Hi All,
I want to volunteer to help get language modules organized into the CVS and builds.
I've been lurking on the lists here for a couple months and working with and getting
familiar with Lucene. I'm investigating the use of lucene to support our help system's
fulltext search requirements. I have to build indices for multiple languages. I just
poked around the CVS archives and found only the German, Russian and standard(English)
analyzers in the core and nothing in the sandbox. In the list archives I've found many
references to folks using Lucene for several other languages. I did find the
CJKTokenizer, Dutch and French analyzers and have put those into my tests. Is there
somewhere these analyzers are organized that I might get a hold of the sources for
other languages to build into my toolset? There were a couple mentioned that several
of you appear to be using that I can't find the sources for (most notably
http://www.halyava.ru/do/org.apache.lucene.analysis.zip
<http://www.halyava.ru/do/org.apache.lucene.analysis.zip> which gives a "Cannot find
server" error).
In order to meet the requirements for my product these are the languages I have to
support:
Must Support
------------
English
Japanese
Chinese
Korean
French
German
Italian
Polish
Not Sure Yet
------------
Czech
Danish
Hebrew
Hungarian
Russian
Spanish
Swedish
I understand the issues that were raised about putting language modules in the core
and then not being able to support them, but it seems they have not been put anywhere.

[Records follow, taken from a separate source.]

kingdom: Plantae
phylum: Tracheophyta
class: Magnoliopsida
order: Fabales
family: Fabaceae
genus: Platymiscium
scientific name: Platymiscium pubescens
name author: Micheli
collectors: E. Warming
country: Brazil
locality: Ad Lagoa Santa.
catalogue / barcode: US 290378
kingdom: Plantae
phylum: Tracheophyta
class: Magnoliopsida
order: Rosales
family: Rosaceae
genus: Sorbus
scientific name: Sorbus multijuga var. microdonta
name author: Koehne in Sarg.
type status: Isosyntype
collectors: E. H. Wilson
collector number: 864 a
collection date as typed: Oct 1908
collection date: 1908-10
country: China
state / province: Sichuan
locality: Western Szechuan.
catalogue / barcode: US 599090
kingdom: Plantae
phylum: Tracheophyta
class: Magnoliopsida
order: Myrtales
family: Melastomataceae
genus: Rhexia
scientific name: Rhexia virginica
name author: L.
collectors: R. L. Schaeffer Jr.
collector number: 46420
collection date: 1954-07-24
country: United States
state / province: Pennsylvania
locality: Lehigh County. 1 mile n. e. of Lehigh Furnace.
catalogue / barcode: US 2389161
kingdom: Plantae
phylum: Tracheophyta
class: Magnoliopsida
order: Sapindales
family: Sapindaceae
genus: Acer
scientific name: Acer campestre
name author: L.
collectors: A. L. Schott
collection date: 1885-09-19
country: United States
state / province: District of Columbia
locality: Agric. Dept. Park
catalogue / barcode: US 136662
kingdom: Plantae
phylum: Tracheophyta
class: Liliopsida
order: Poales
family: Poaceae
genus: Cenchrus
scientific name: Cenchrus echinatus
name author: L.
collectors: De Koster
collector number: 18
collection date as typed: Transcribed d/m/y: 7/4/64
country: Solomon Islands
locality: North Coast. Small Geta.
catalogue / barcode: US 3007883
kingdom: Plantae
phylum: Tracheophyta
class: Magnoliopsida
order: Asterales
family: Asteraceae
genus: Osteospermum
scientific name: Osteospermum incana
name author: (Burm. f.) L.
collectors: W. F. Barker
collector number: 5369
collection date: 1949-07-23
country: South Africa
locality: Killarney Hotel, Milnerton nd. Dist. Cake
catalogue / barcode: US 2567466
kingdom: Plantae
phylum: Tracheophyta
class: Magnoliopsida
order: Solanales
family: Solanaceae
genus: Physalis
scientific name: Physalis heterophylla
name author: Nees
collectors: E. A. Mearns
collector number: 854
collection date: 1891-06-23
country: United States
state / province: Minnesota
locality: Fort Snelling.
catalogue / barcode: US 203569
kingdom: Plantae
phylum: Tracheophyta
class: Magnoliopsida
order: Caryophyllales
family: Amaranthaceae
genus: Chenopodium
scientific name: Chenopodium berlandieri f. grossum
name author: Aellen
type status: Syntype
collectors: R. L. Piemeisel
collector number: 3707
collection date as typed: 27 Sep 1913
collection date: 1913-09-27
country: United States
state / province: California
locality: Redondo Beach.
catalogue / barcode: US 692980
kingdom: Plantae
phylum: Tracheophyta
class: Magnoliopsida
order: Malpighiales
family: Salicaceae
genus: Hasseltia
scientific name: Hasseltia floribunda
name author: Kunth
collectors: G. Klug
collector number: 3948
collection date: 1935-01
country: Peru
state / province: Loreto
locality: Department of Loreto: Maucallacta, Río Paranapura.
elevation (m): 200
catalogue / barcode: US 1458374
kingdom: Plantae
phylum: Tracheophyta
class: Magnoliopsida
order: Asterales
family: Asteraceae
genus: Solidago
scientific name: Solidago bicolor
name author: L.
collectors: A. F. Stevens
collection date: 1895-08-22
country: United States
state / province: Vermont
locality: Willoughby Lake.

I would be willing to try and get them into a central place that people can access
them or help someone that is already working on that. I can't commit today to being
able to maintain or bugfix contributions, but should my company adopt Lucene as our
search engine (which seems likely at this point) I'll do what I can to contribute back
any fixes we make. I also have a personal interest in the project since I've found
Lucene quite interesting to be working with and I've enjoyed learning about
internationalizing java apps.
I'll volunteer to help gather and organize these somewhere if I were given committer
rights to the appropriate area and folks would be willing to send me their language
modules.
I recall some discussion about moving language modules out of the core, but I don't
think any decisions were made about where to put them (perhaps this is why they aren't
in the CVS at all). I was thinking perhaps give each language a sandbox project or
create language packages in the core build that could be enabled via settings in the
build.properties file. Using the build.properties file could allow us to create a jar
for each language during the core build so folks could install just the language
modules they want and if a language module starts breaking due to changes in the core
it could easily be turned off until fixes were made to that module. I can start
working on a setup like this in my local source tree next week using the existing
language modules in the core if you all think this would be a good approach. If not,
does anyone have a proposal for where these belong so we can get some movement on
getting them committed to CVS?
Regards,
Eric
--
Eric D. Isakson SAS Institute Inc.
Application Developer SAS Campus Drive
XML Technologies Cary, NC 27513
(919) 531-3639 http://www.sas.com <http://www.sas.com>